> **WHAT IS BEING ASKED**: Leave the pictures out and give every entry again exactly.

> **DATASET RECORDS**:
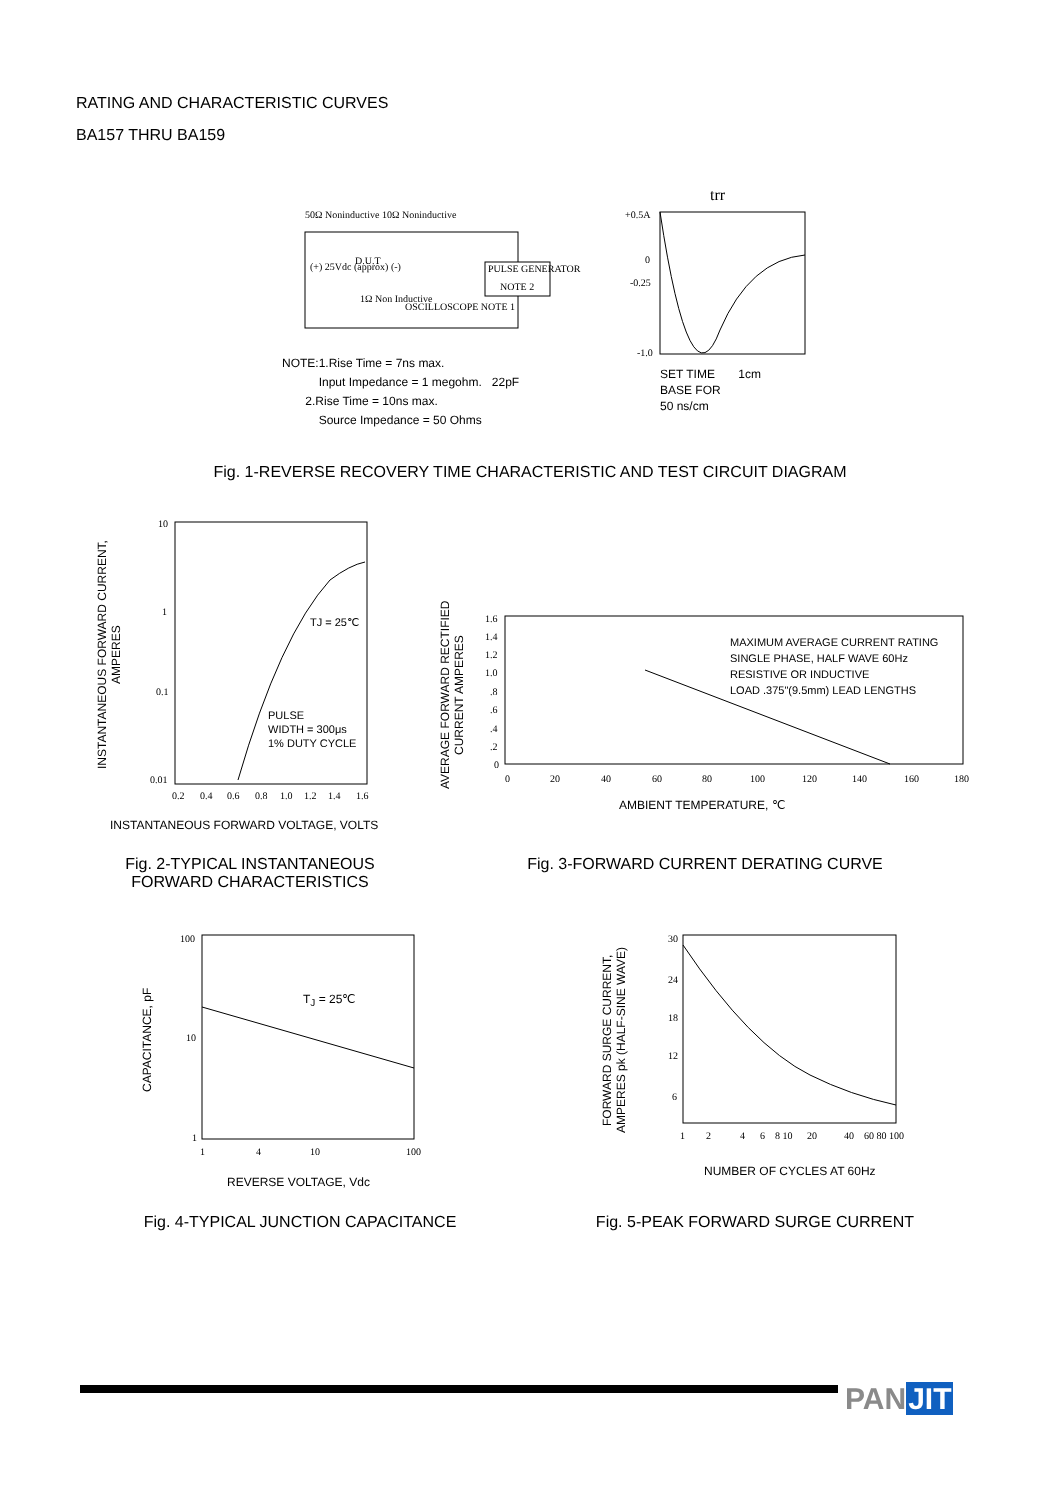RATING AND CHARACTERISTIC CURVES
BA157 THRU BA159
50Ω Noninductive
10Ω Noninductive
(+) 25Vdc (approx) (-)
D.U.T
PULSE GENERATOR
NOTE 2
1Ω Non Inductive
OSCILLOSCOPE NOTE 1
+0.5A
0
-0.25
-1.0
trr
NOTE:1.Rise Time = 7ns max.
Input Impedance = 1 megohm. 22pF
2.Rise Time = 10ns max.
Source Impedance = 50 Ohms
SET TIME 1cm
BASE FOR
50 ns/cm
Fig. 1-REVERSE RECOVERY TIME CHARACTERISTIC AND TEST CIRCUIT DIAGRAM
10
1
0.1
0.01
0.2
0.4
0.6
0.8
1.0
1.2
1.4
1.6
TJ = 25℃
PULSE
WIDTH = 300μs
1% DUTY CYCLE
INSTANTANEOUS FORWARD CURRENT, AMPERES
INSTANTANEOUS FORWARD VOLTAGE, VOLTS
Fig. 2-TYPICAL INSTANTANEOUS FORWARD CHARACTERISTICS
1.6
1.4
1.2
1.0
.8
.6
.4
.2
0
0
20
40
60
80
100
120
140
160
180
MAXIMUM AVERAGE CURRENT RATING
SINGLE PHASE, HALF WAVE 60Hz
RESISTIVE OR INDUCTIVE
LOAD .375"(9.5mm) LEAD LENGTHS
AVERAGE FORWARD RECTIFIED CURRENT AMPERES
AMBIENT TEMPERATURE, ℃
Fig. 3-FORWARD CURRENT DERATING CURVE
100
10
1
1
4
10
100
T<sub>J</sub> = 25℃
CAPACITANCE, pF
REVERSE VOLTAGE, Vdc
Fig. 4-TYPICAL JUNCTION CAPACITANCE
30
24
18
12
6
1
2
4
6
8 10
20
40
60 80 100
FORWARD SURGE CURRENT, AMPERES pk (HALF-SINE WAVE)
NUMBER OF CYCLES AT 60Hz
Fig. 5-PEAK FORWARD SURGE CURRENT
PANJIT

> **RESPONSE**:
RATING AND CHARACTERISTIC CURVES
BA157 THRU BA159
50Ω Noninductive
10Ω Noninductive
(+) 25Vdc (approx) (-)
D.U.T
PULSE GENERATOR
NOTE 2
1Ω Non Inductive
OSCILLOSCOPE NOTE 1
+0.5A
0
-0.25
-1.0
trr
NOTE:1.Rise Time = 7ns max.
Input Impedance = 1 megohm. 22pF
2.Rise Time = 10ns max.
Source Impedance = 50 Ohms
SET TIME 1cm
BASE FOR
50 ns/cm
Fig. 1-REVERSE RECOVERY TIME CHARACTERISTIC AND TEST CIRCUIT DIAGRAM
10
1
0.1
0.01
0.2
0.4
0.6
0.8
1.0
1.2
1.4
1.6
TJ = 25℃
PULSE
WIDTH = 300μs
1% DUTY CYCLE
INSTANTANEOUS FORWARD CURRENT, AMPERES
INSTANTANEOUS FORWARD VOLTAGE, VOLTS
Fig. 2-TYPICAL INSTANTANEOUS FORWARD CHARACTERISTICS
1.6
1.4
1.2
1.0
.8
.6
.4
.2
0
0
20
40
60
80
100
120
140
160
180
MAXIMUM AVERAGE CURRENT RATING
SINGLE PHASE, HALF WAVE 60Hz
RESISTIVE OR INDUCTIVE
LOAD .375"(9.5mm) LEAD LENGTHS
AVERAGE FORWARD RECTIFIED CURRENT AMPERES
AMBIENT TEMPERATURE, ℃
Fig. 3-FORWARD CURRENT DERATING CURVE
100
10
1
1
4
10
100
T<sub>J</sub> = 25℃
CAPACITANCE, pF
REVERSE VOLTAGE, Vdc
Fig. 4-TYPICAL JUNCTION CAPACITANCE
30
24
18
12
6
1
2
4
6
8 10
20
40
60 80 100
FORWARD SURGE CURRENT, AMPERES pk (HALF-SINE WAVE)
NUMBER OF CYCLES AT 60Hz
Fig. 5-PEAK FORWARD SURGE CURRENT
PANJIT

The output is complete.